**What needs to be done**
Output the material from its first line through the line containing "51: (413, 240)", both included, as a Markdown table with a Row column for the running number and a Line column for the text, skipping blank lines. Leave the pictures out of the table.

**Information**
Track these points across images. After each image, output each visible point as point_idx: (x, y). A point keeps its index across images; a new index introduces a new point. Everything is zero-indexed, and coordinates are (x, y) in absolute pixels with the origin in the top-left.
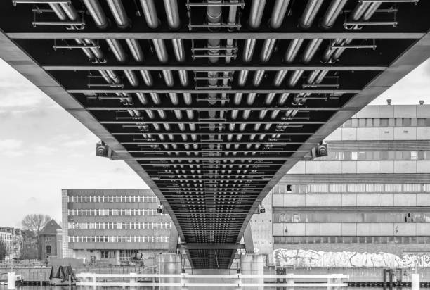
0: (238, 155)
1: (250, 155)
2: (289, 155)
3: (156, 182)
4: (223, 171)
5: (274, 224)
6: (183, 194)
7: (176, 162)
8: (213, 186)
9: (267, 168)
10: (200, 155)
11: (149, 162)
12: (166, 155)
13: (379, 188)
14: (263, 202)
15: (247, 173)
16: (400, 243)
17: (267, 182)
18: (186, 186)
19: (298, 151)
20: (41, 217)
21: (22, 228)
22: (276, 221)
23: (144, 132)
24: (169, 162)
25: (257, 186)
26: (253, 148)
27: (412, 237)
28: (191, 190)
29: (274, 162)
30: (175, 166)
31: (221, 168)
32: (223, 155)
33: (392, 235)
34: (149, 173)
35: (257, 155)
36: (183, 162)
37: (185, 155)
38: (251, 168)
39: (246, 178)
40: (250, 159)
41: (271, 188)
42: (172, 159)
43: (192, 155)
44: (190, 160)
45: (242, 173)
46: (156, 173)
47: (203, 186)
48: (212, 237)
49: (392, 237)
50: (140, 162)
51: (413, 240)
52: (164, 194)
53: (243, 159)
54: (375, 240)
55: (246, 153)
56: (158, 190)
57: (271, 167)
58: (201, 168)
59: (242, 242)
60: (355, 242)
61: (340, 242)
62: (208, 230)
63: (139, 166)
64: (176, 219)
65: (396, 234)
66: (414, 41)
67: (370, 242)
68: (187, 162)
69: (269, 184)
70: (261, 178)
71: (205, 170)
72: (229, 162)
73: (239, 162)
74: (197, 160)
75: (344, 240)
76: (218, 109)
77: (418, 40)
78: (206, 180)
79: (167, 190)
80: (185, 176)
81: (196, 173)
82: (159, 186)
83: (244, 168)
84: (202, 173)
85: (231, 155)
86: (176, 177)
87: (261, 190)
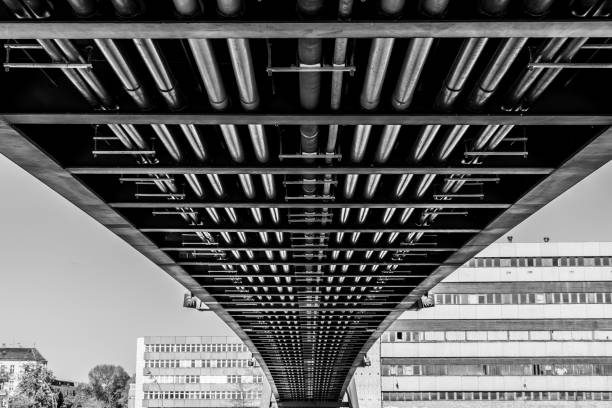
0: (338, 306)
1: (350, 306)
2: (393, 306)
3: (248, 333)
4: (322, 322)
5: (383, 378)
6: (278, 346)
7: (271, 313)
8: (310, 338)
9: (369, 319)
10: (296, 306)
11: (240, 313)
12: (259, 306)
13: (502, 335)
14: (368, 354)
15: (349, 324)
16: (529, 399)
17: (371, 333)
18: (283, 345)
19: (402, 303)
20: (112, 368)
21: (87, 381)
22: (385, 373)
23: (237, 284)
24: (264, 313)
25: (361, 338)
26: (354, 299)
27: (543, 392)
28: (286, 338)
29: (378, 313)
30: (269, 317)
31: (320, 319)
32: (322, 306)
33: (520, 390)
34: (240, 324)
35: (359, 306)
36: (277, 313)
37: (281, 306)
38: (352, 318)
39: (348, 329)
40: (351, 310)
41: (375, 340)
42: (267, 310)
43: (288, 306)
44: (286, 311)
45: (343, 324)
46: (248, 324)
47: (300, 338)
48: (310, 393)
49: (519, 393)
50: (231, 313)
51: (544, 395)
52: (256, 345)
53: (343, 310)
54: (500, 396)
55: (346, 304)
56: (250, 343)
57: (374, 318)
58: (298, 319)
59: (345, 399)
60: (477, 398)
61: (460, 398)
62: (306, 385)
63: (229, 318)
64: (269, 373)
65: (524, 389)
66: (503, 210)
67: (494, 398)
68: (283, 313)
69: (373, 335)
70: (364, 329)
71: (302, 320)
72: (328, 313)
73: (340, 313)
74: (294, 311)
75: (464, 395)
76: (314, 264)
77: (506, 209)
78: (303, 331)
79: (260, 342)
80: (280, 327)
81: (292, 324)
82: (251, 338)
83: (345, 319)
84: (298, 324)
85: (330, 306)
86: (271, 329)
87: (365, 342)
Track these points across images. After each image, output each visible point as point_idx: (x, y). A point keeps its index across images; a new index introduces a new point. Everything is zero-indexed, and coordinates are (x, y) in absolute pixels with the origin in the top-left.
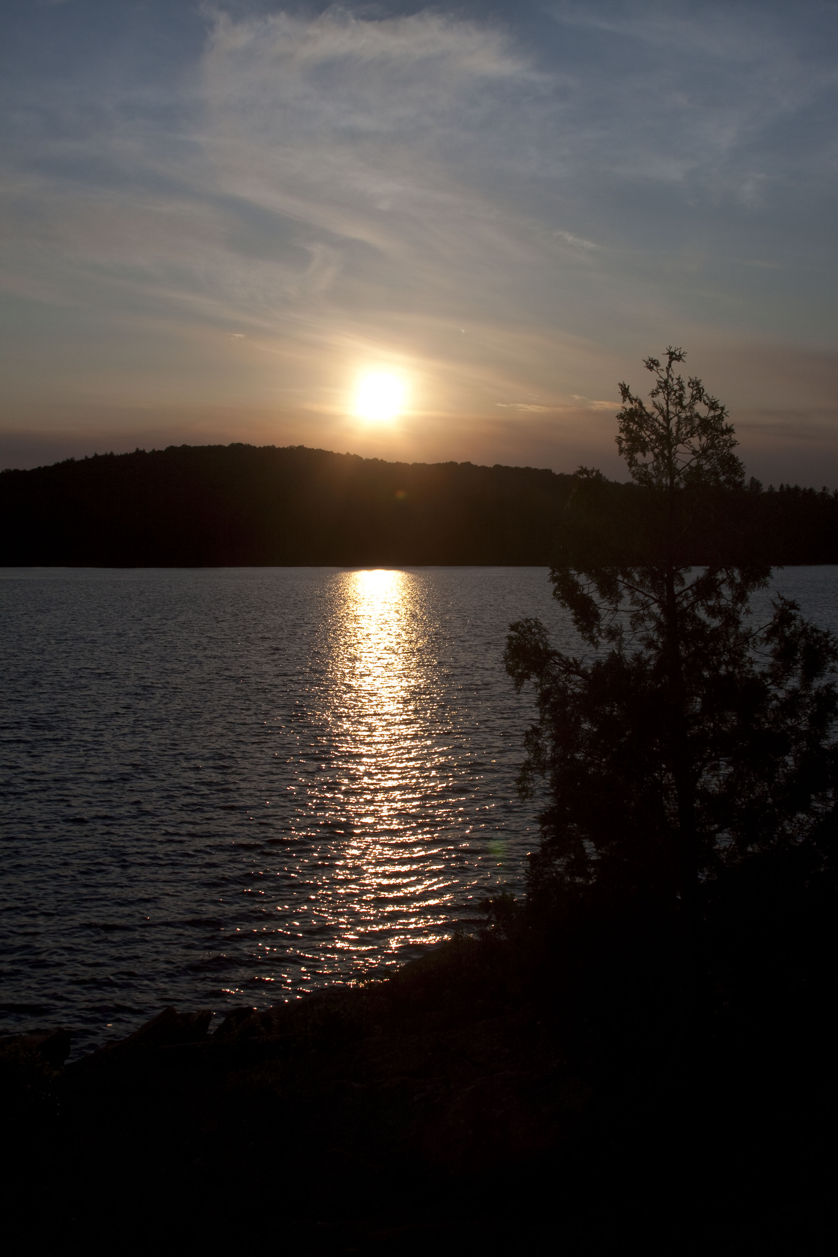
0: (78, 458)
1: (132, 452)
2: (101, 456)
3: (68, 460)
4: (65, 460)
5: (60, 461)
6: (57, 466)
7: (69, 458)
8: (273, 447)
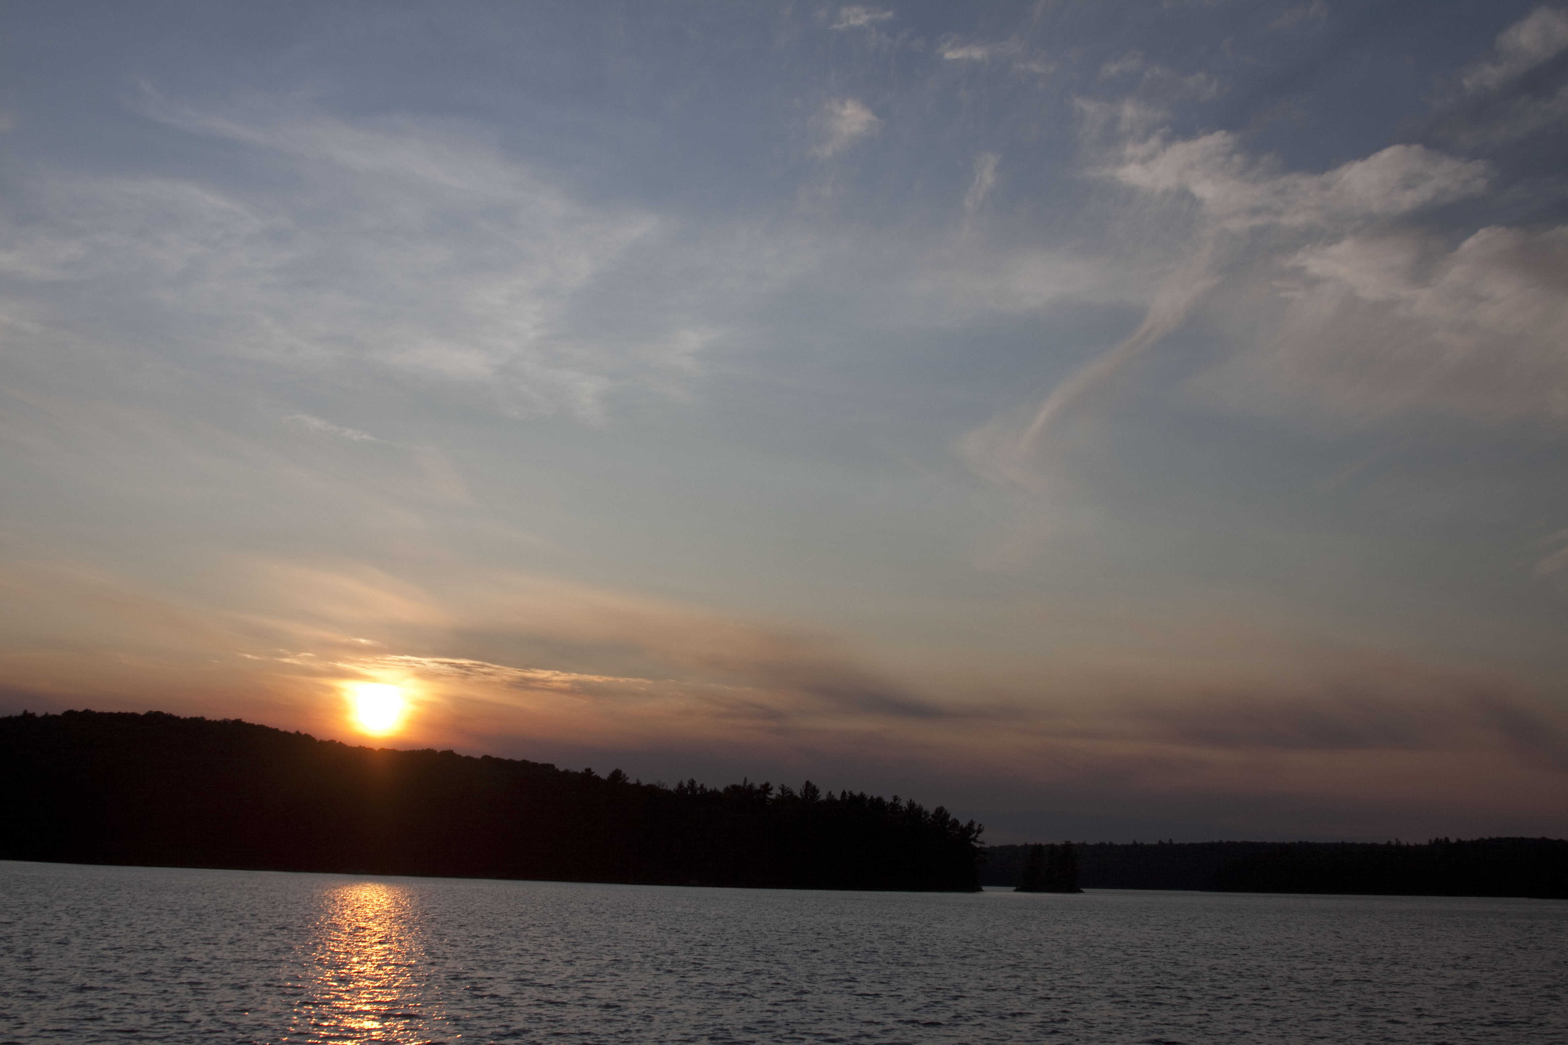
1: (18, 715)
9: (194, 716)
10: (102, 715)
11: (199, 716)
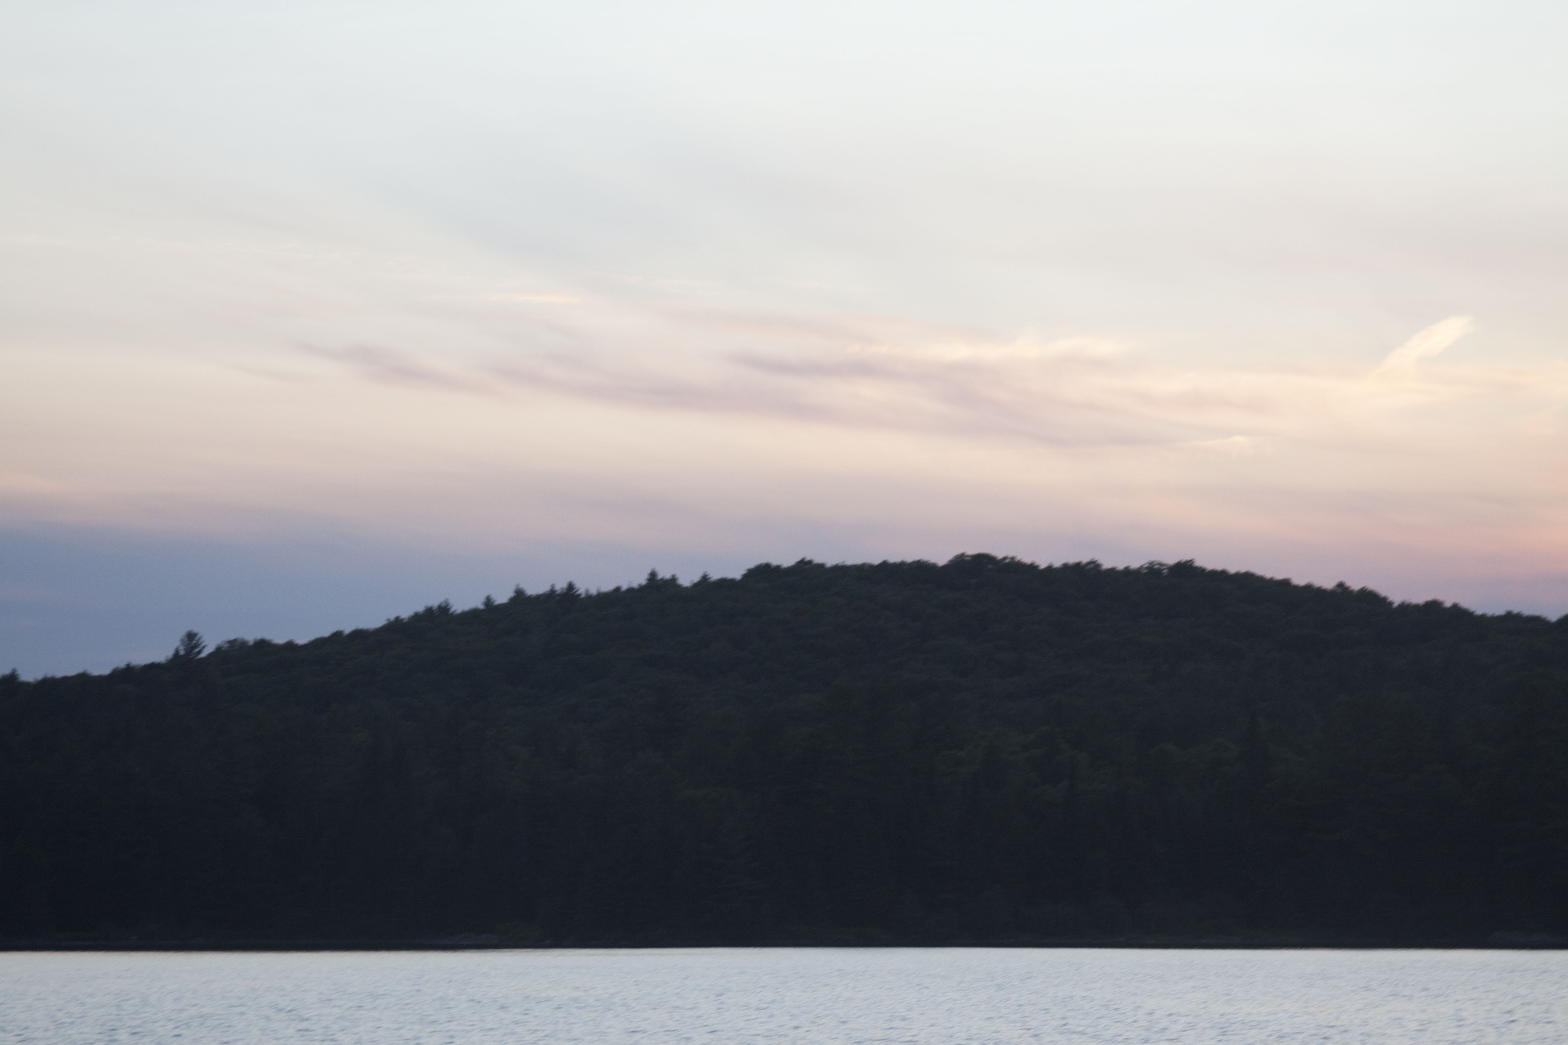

**Written response**
| Row | Line |
|---|---|
| 1 | Track these points across images. After each image, output each visible point as point_idx: (x, y). A point keeps its index across images; a new index introduces a new point. Everything is zero-indexed, and coordinates are (x, y) in absolute pixels with the origin in the top-left. |
| 2 | 0: (238, 155) |
| 3 | 1: (250, 155) |
| 4 | 2: (289, 155) |
| 5 | 3: (156, 182) |
| 6 | 4: (223, 171) |
| 7 | 5: (274, 224) |
| 8 | 6: (183, 194) |
| 9 | 7: (176, 162) |
| 10 | 8: (213, 186) |
| 11 | 9: (267, 168) |
| 12 | 10: (200, 155) |
| 13 | 11: (149, 162) |
| 14 | 12: (166, 155) |
| 15 | 13: (379, 188) |
| 16 | 14: (263, 202) |
| 17 | 15: (247, 173) |
| 18 | 16: (400, 243) |
| 19 | 17: (267, 182) |
| 20 | 18: (186, 186) |
| 21 | 19: (298, 151) |
| 22 | 20: (41, 217) |
| 23 | 21: (22, 228) |
| 24 | 22: (276, 221) |
| 25 | 23: (144, 132) |
| 26 | 24: (169, 162) |
| 27 | 25: (257, 186) |
| 28 | 26: (253, 148) |
| 29 | 27: (412, 237) |
| 30 | 28: (191, 190) |
| 31 | 29: (274, 162) |
| 32 | 30: (175, 166) |
| 33 | 31: (221, 168) |
| 34 | 32: (223, 155) |
| 35 | 33: (392, 235) |
| 36 | 34: (149, 173) |
| 37 | 35: (257, 155) |
| 38 | 36: (183, 162) |
| 39 | 37: (185, 155) |
| 40 | 38: (251, 168) |
| 41 | 39: (246, 178) |
| 42 | 40: (250, 159) |
| 43 | 41: (271, 188) |
| 44 | 42: (172, 159) |
| 45 | 43: (192, 155) |
| 46 | 44: (190, 160) |
| 47 | 45: (242, 173) |
| 48 | 46: (156, 173) |
| 49 | 47: (203, 186) |
| 50 | 48: (212, 237) |
| 51 | 49: (392, 237) |
| 52 | 50: (140, 162) |
| 53 | 51: (413, 240) |